Stored data
[Start of section]
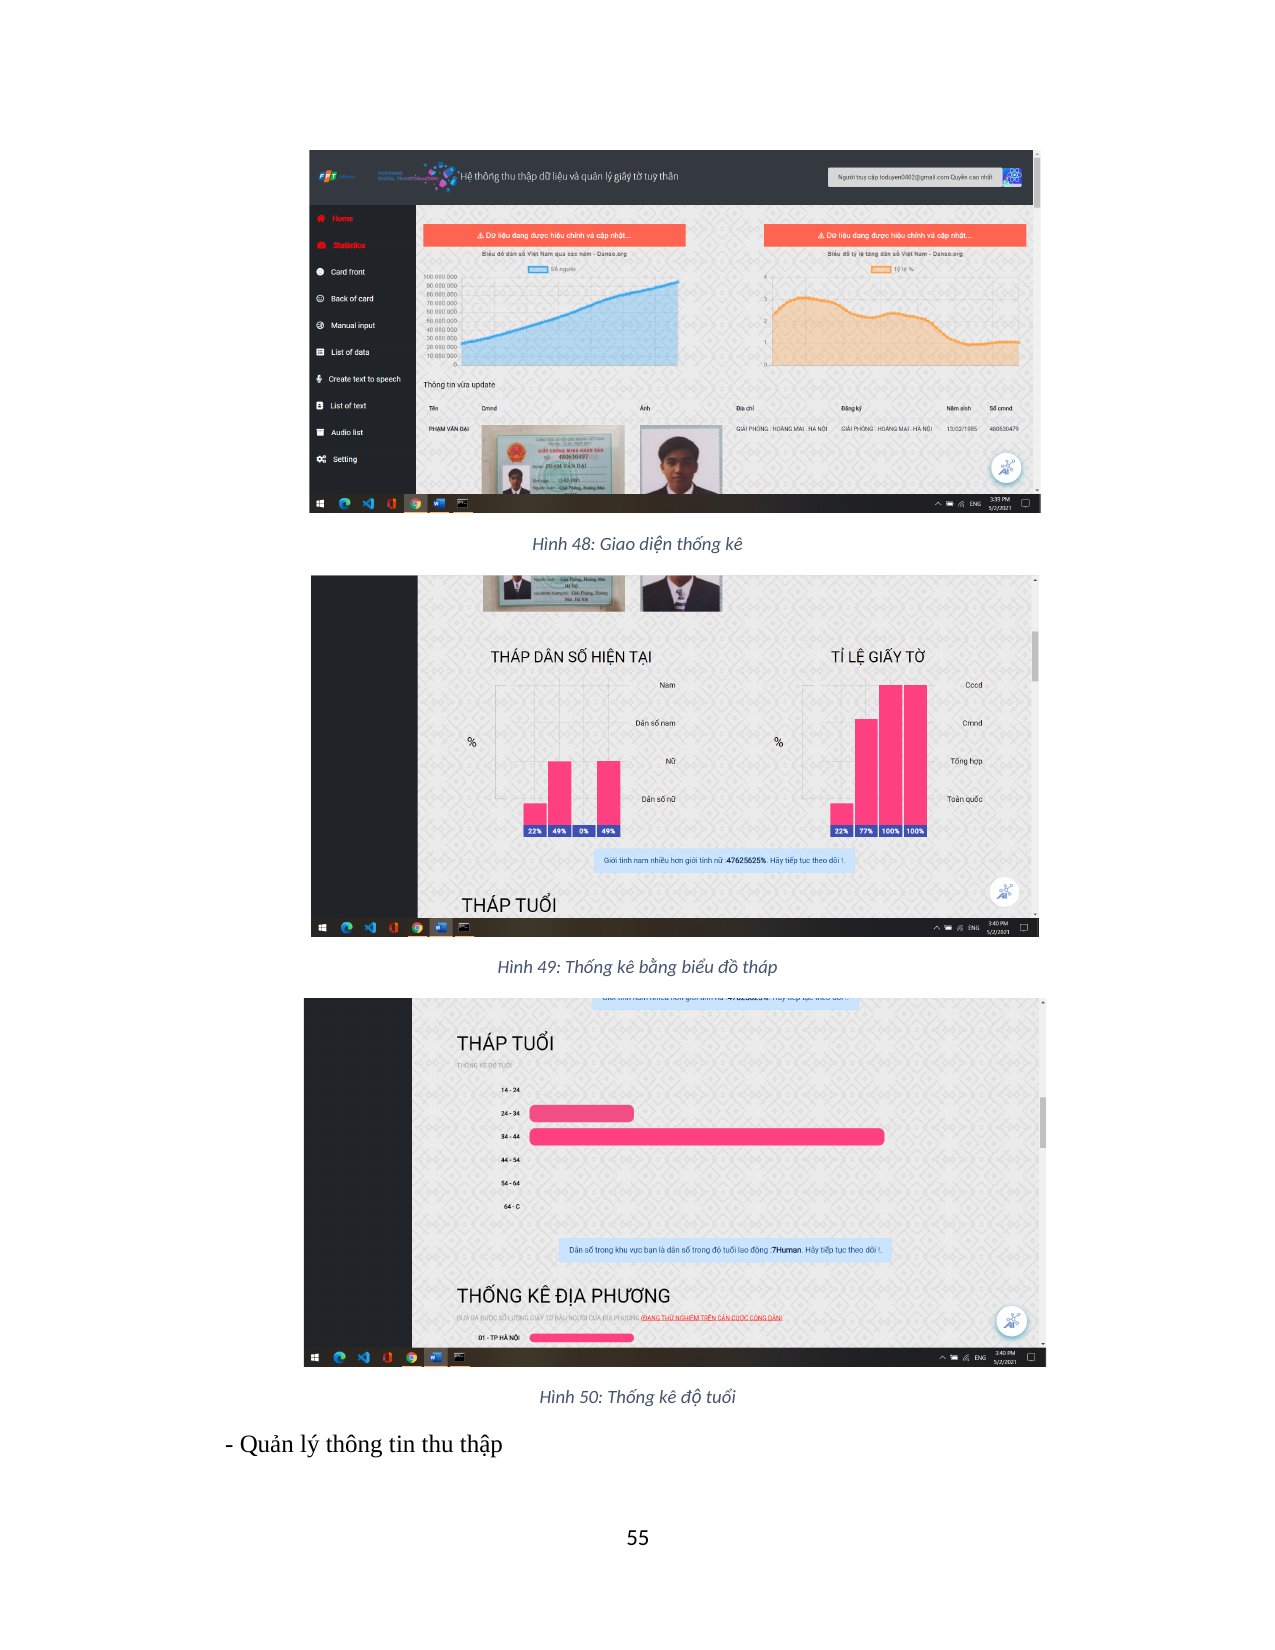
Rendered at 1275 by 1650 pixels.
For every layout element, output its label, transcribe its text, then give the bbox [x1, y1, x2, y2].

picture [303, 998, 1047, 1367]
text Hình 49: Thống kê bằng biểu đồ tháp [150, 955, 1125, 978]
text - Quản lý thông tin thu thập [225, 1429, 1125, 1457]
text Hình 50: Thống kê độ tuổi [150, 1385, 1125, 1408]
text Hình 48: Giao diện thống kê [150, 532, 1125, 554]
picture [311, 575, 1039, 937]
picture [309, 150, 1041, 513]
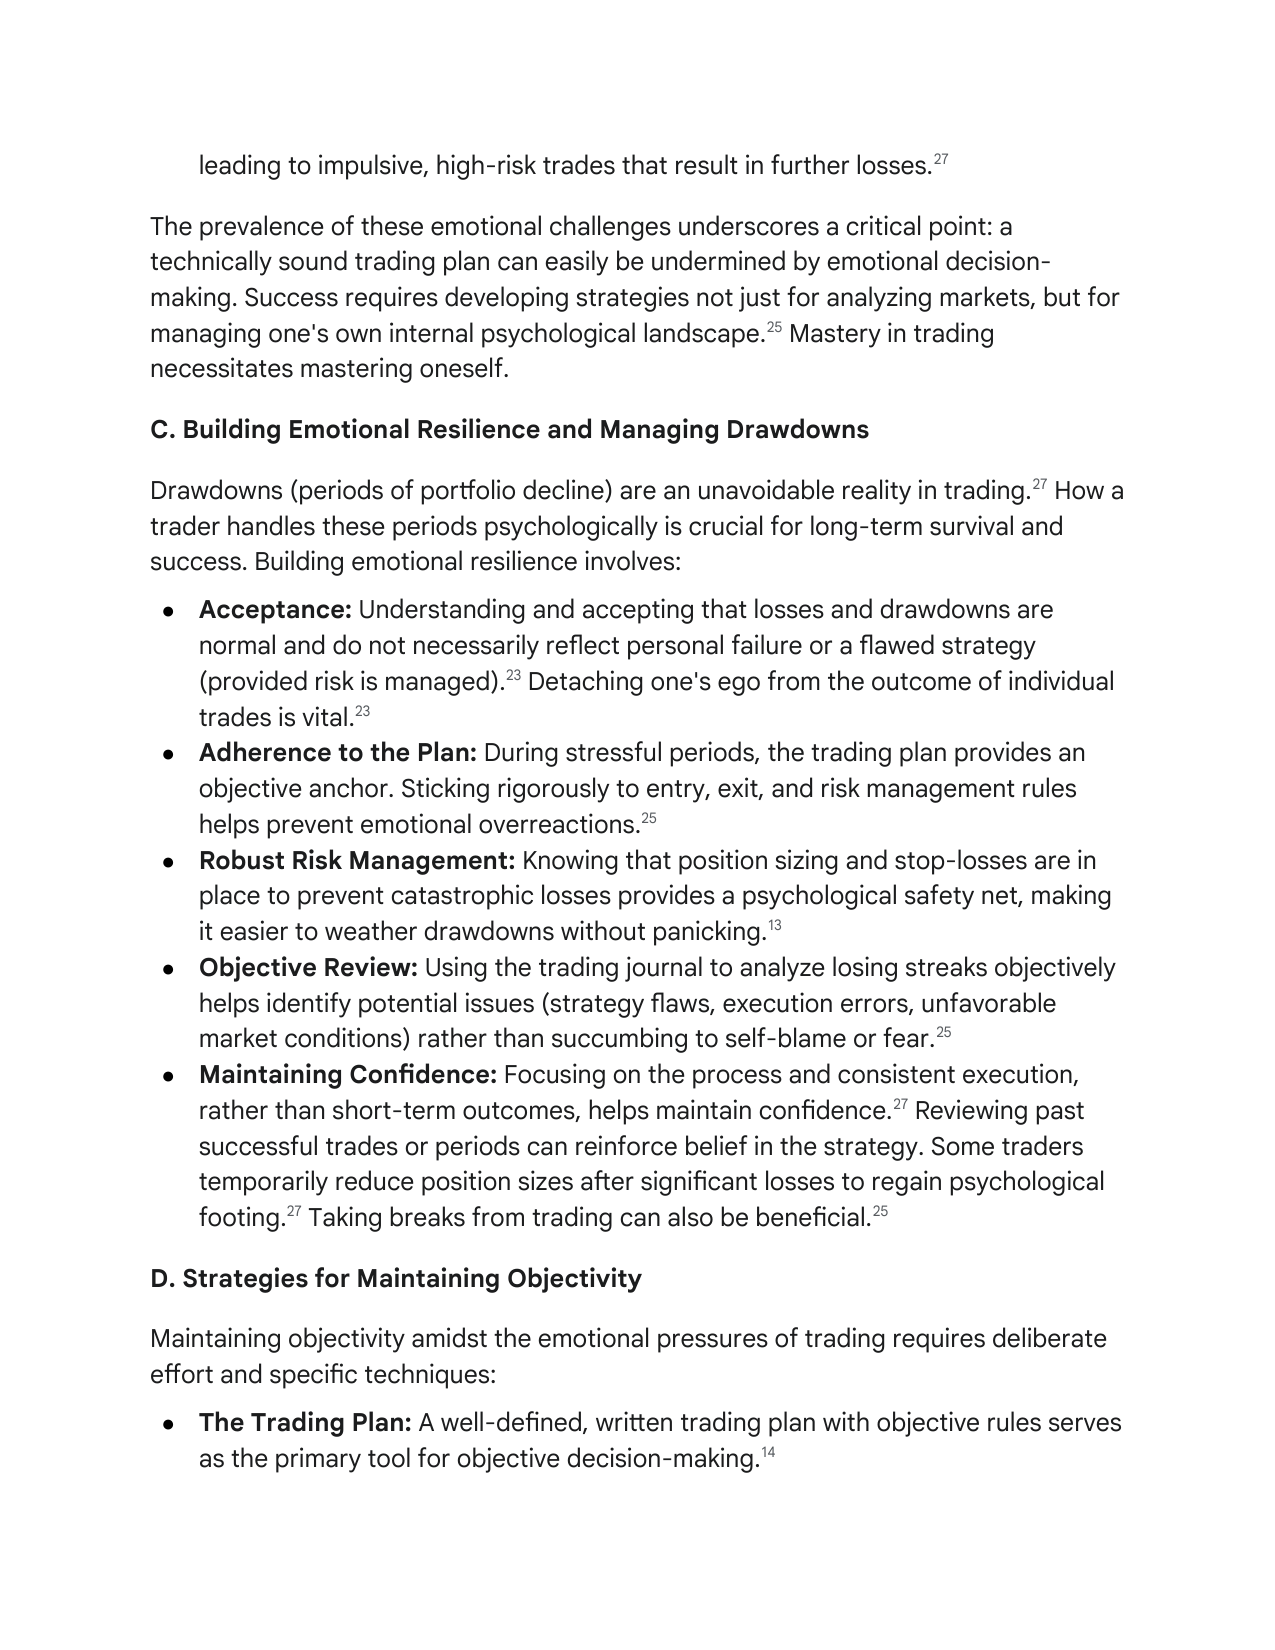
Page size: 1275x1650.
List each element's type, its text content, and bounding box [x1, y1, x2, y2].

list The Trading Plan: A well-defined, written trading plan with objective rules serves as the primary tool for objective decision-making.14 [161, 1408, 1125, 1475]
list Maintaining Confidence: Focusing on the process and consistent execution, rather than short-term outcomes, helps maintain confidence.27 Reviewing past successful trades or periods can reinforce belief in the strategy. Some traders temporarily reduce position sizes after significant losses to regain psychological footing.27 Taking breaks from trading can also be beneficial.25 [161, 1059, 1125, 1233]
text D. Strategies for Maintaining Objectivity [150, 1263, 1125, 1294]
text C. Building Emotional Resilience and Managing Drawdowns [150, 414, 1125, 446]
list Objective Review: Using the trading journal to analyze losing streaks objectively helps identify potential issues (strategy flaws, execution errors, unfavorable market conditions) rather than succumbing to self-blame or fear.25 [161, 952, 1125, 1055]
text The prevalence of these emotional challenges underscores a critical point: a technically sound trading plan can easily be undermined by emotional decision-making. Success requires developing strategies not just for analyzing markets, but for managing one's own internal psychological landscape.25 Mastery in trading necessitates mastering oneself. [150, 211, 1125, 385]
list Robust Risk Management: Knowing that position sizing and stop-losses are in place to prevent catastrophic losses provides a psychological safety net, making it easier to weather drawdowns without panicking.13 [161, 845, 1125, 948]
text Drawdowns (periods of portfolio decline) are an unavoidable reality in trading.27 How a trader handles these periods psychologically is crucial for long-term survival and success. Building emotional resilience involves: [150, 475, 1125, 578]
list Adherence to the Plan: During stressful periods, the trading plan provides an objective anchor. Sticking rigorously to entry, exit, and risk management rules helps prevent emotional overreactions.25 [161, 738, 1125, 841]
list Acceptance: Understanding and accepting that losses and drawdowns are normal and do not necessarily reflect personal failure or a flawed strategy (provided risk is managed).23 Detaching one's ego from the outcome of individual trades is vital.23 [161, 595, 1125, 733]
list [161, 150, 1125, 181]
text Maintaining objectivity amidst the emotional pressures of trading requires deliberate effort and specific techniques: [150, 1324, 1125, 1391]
[End of section]
- _PROMPT_:
Wherever a line above contains the string "from", copy that line.

- _REPLY_:
list Maintaining Confidence: Focusing on the process and consistent execution, rather than short-term outcomes, helps maintain confidence.27 Reviewing past successful trades or periods can reinforce belief in the strategy. Some traders temporarily reduce position sizes after significant losses to regain psychological footing.27 Taking breaks from trading can also be beneficial.25 [161, 1059, 1125, 1233]
list Acceptance: Understanding and accepting that losses and drawdowns are normal and do not necessarily reflect personal failure or a flawed strategy (provided risk is managed).23 Detaching one's ego from the outcome of individual trades is vital.23 [161, 595, 1125, 733]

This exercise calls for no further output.